Usage Totals: 0/320 Procs, 0/8 Nodes, 0/1 Running Jobs
Node States: 8 free

CPU 0
     1 2 3 4 5 6 7 8 9 0 1 2 3 4 5 6 7 8 9 0 1 2 3 4 5 6 7 8 9 0
     ---------------------------------------------------------------
clust1 ... ... ... ... ... ... ... ... ... ... ... ... ... ... ....
clust1 .... ... ... ... ... .....
     ---------------------------------------------------------------

     1 2 3 4 5 6 7 8 9 0 1 2 3 4 5 6 7 8 9 0 1 2 3 4 5 6 7 8 9 0
     ---------------------------------------------------------------
clust2 ....................................................................
clust2 ... ... ... ... ... .....
     ---------------------------------------------------------------

     1 2 3 4 5 6 7 8 9 0 1 2 3 4 5 6 7 8 9 0 1 2 3 4 5 6 7 8 9 0
     ---------------------------------------------------------------
clust3 ....................................................................
clust3 ... ... ... ... ... ....
     ---------------------------------------------------------------

     1 2 3 4 5 6 7 8 9 0 1 2 3 4 5 6 7 8 9 0 1 2 3 4 5 6 7 8 9 0
     ---------------------------------------------------------------
clust4 ....................................................................
clust4 ... ... ... ... ... ....
     ---------------------------------------------------------------

     1 2 3 4 5 6 7 8 9 0   1 2 3 4 5 6 7 8 9 0   1 2 3 4 5 6 7 8 9 0
     ---------------------------------------------------------------
clust5 . . . . . . . . . .   . . . . . . . . . .   . . . . . . . . . .
clust5 . . . . . . . . . .
     ---------------------------------------------------------------

     1 2 3 4 5 6 7 8 9 0   1 2 3 4 5 6 7 8 9 0   1 2 3 4 5 6 7 8 9 0
     ---------------------------------------------------------------
clust6 . . . . . . . . . .   . . . . . . . . . .   . . . . . . . . . .
clust6 . . . . . . . . . .
     ---------------------------------------------------------------

     1 2 3 4 5 6 7 8 9 0   1 2 3 4 5 6 7 8 9 0   1 2 3 4 5 6 7 8 9 0
     ---------------------------------------------------------------
clust7 . . . . . . . . . .   . . . . . . . . . .   . . . . . . . . . .
clust7 . . . . . . . . . .
     ---------------------------------------------------------------

     1 2 3 4 5 6 7 8 9 0   1 2 3 4 5 6 7 8 9 0   1 2 3 4 5 6 7 8 9 0
     ---------------------------------------------------------------
clust8 . . . . . . . . . .   . . . . . . . . . .   . . . . . . . . . .
clust8 . . . . . . . . . .
     ---------------------------------------------------------------

  Job#  Username  Queue    Jobname    Nodes   S  Elapsed/Requested
  150   chupin    jobq     PythonDIIS     1   Q       --/   04:00

[?] unknown  [@] busy  [*] down  [.] idle  [%] offline  [!] other

Other programs

Other programs are available to handle calculations launched by qsub. In particular :

  • qsub which allows you to submit a calculation.

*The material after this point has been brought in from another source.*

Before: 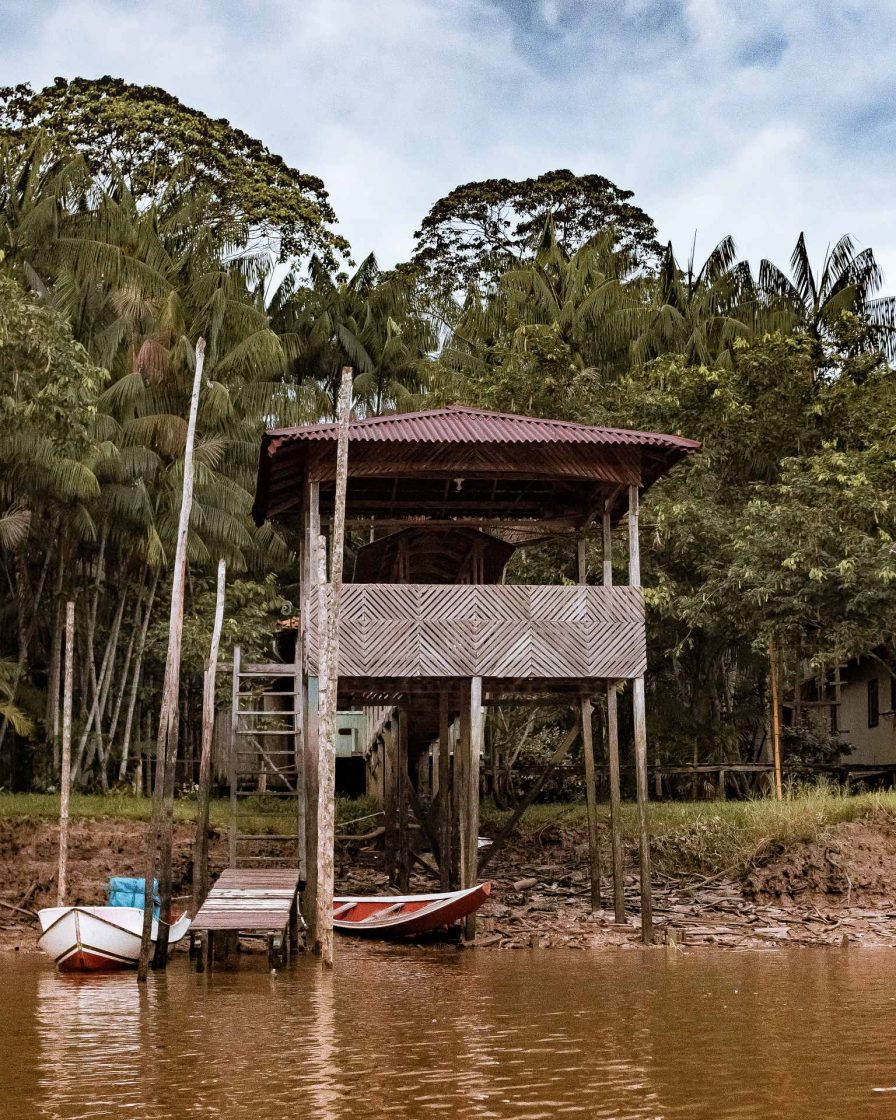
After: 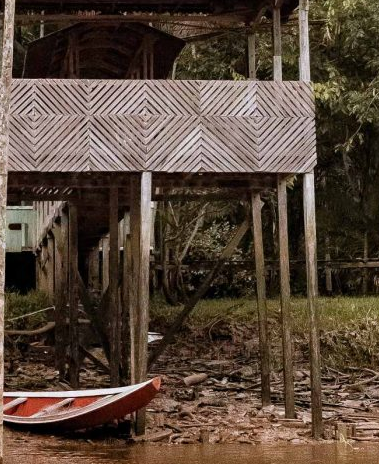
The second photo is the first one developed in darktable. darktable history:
crop: left 36.916%, top 45.116%, right 20.695%, bottom 13.452%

  • qstat which examines the status of a job. The ID given in the #JOB column of pbstop must be given.

    chupin@cluster:~/pi/> qstat 150
  • qhold that puts a job on hold. The ID given in the #JOB column of pbstop must be given.

  • qrls that quits waiting for a job. The ID given in the #JOB column of pbstop must be given.

  • qdel that deletes a job. The ID given in the #JOB column of pbstop must be given.